__The input__

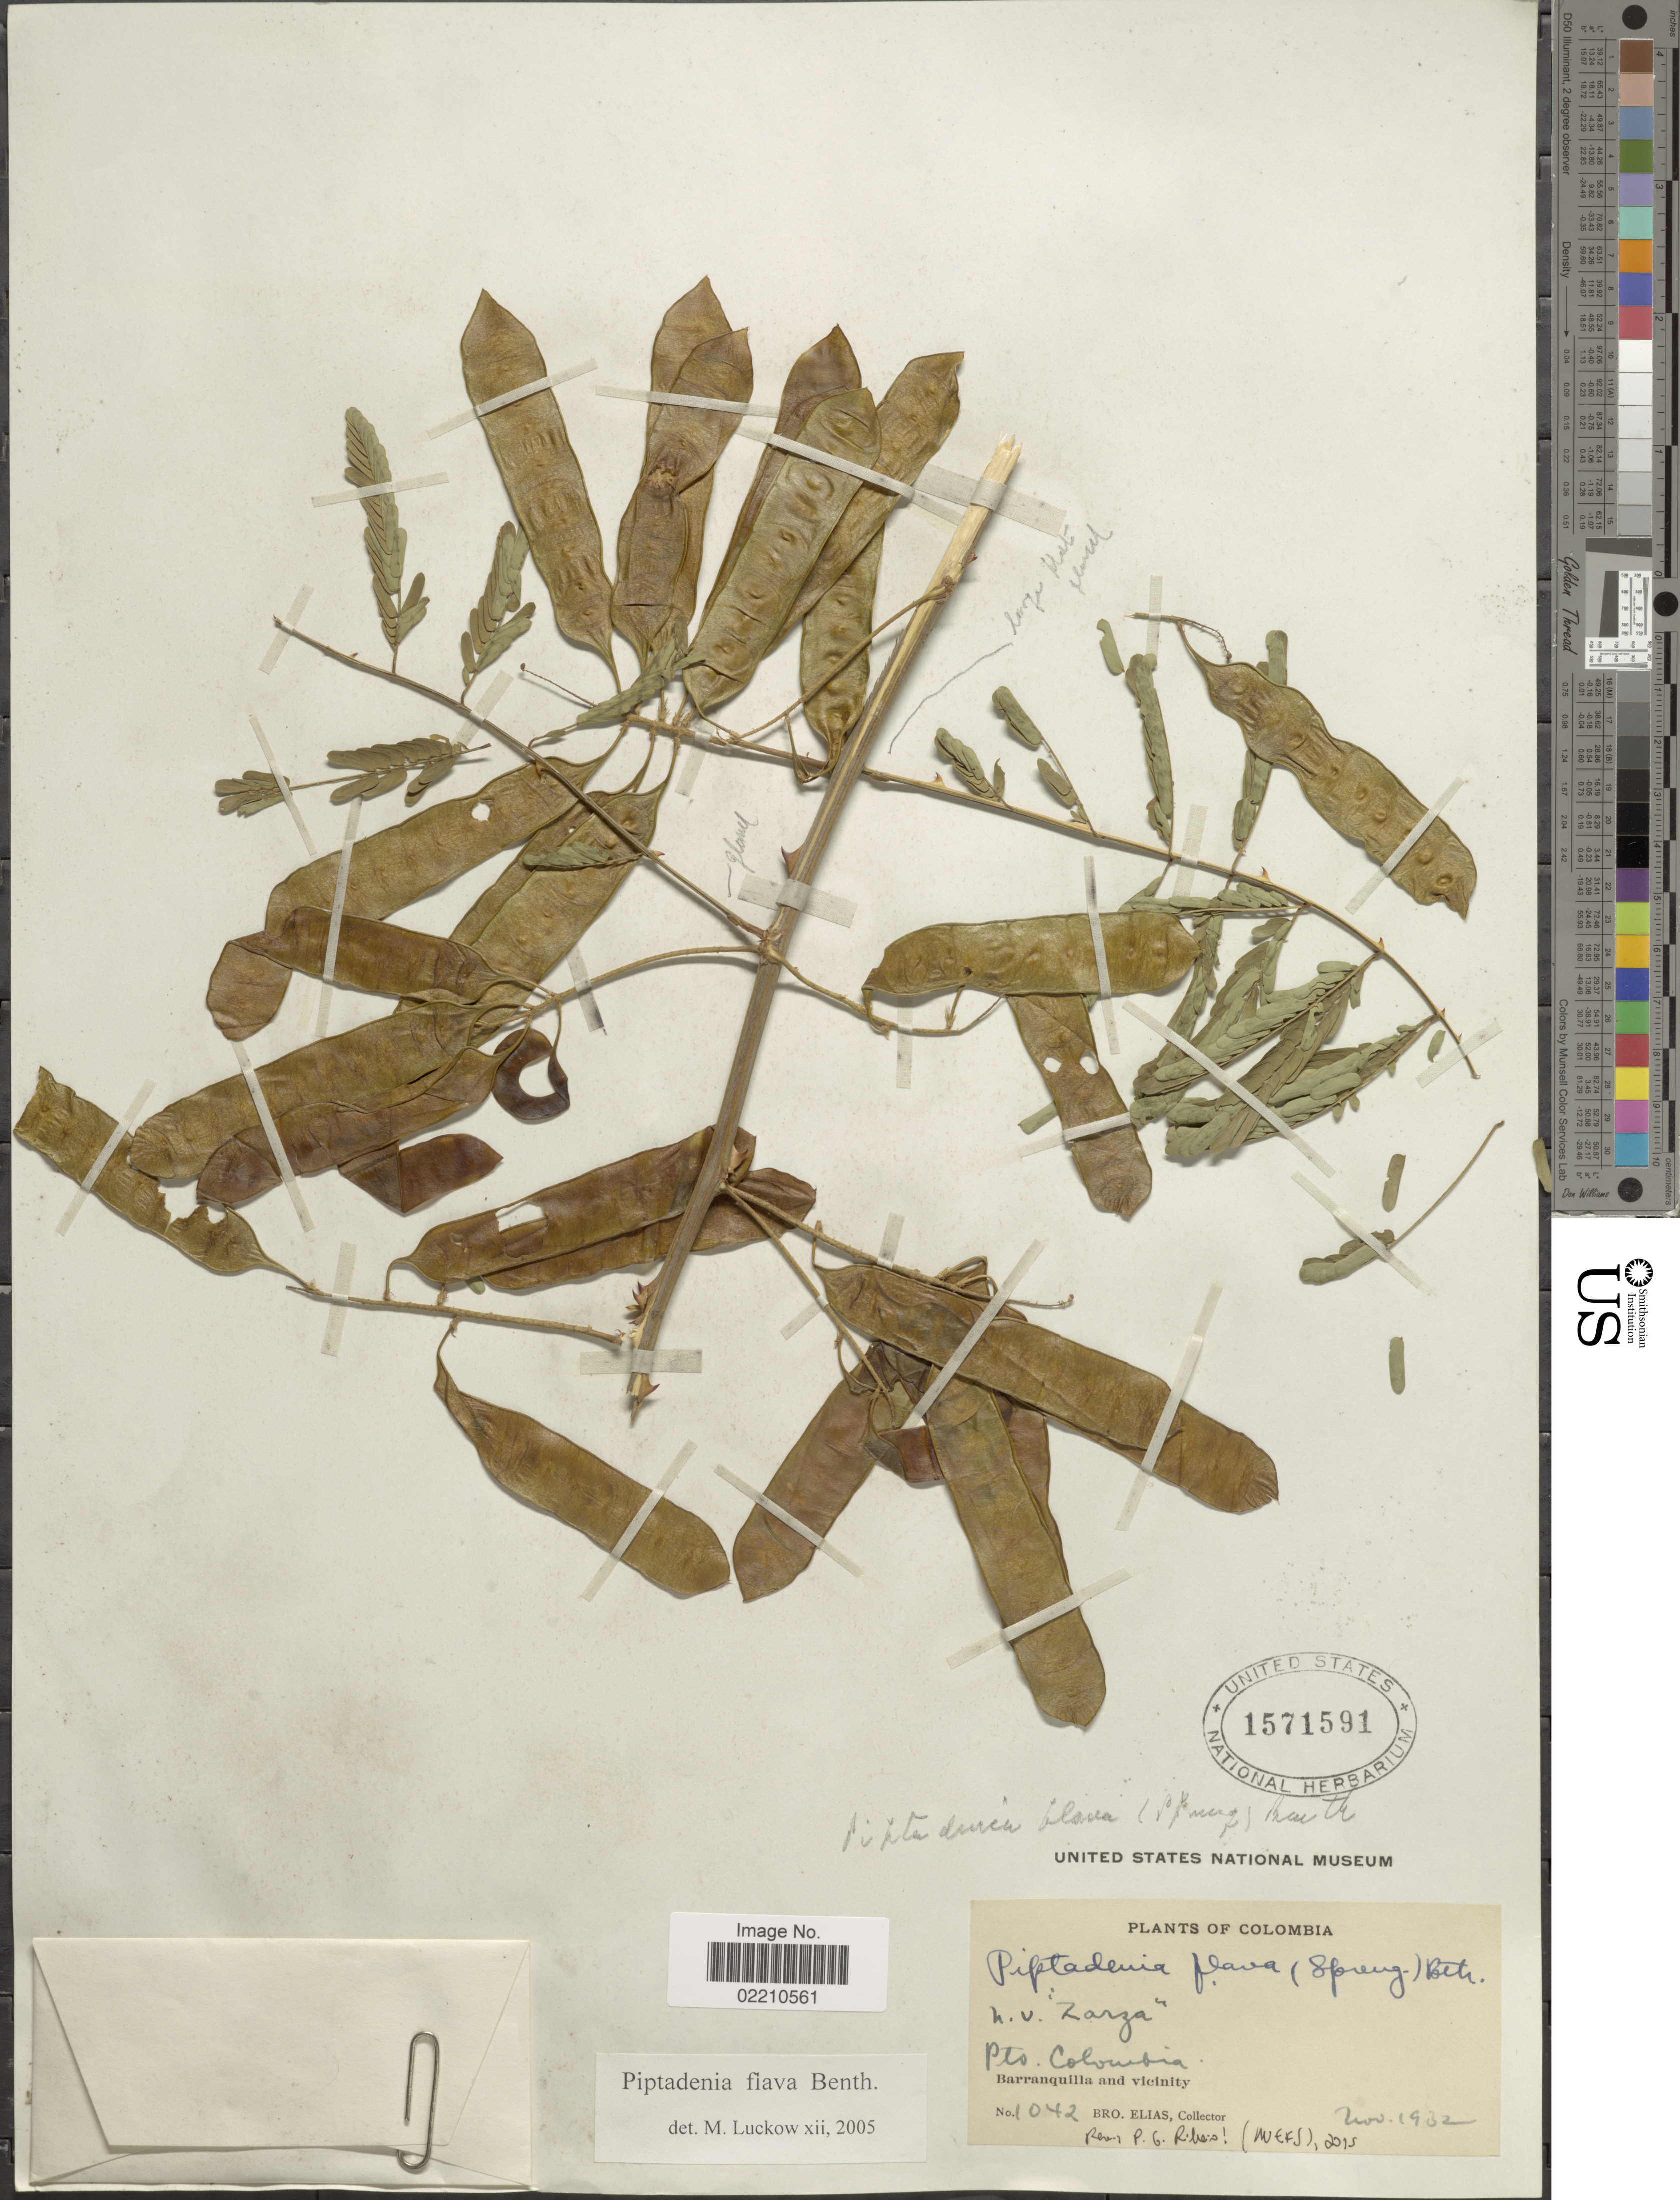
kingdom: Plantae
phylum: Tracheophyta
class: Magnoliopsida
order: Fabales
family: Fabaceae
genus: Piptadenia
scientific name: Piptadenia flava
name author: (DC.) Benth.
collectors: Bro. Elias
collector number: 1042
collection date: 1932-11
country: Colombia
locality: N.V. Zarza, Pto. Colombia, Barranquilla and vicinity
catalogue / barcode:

__Exercise prompt__
Put these lines into a Markdown table with the columns Row and Line, numbering each row and leaving out blank lines and pictures.

__Exercise answer__
| Row | Line |
|---|---|
| 1 | kingdom: Plantae |
| 2 | phylum: Tracheophyta |
| 3 | class: Magnoliopsida |
| 4 | order: Fabales |
| 5 | family: Fabaceae |
| 6 | genus: Piptadenia |
| 7 | scientific name: Piptadenia flava |
| 8 | name author: (DC.) Benth. |
| 9 | collectors: Bro. Elias |
| 10 | collector number: 1042 |
| 11 | collection date: 1932-11 |
| 12 | country: Colombia |
| 13 | locality: N.V. Zarza, Pto. Colombia, Barranquilla and vicinity |
| 14 | catalogue / barcode: |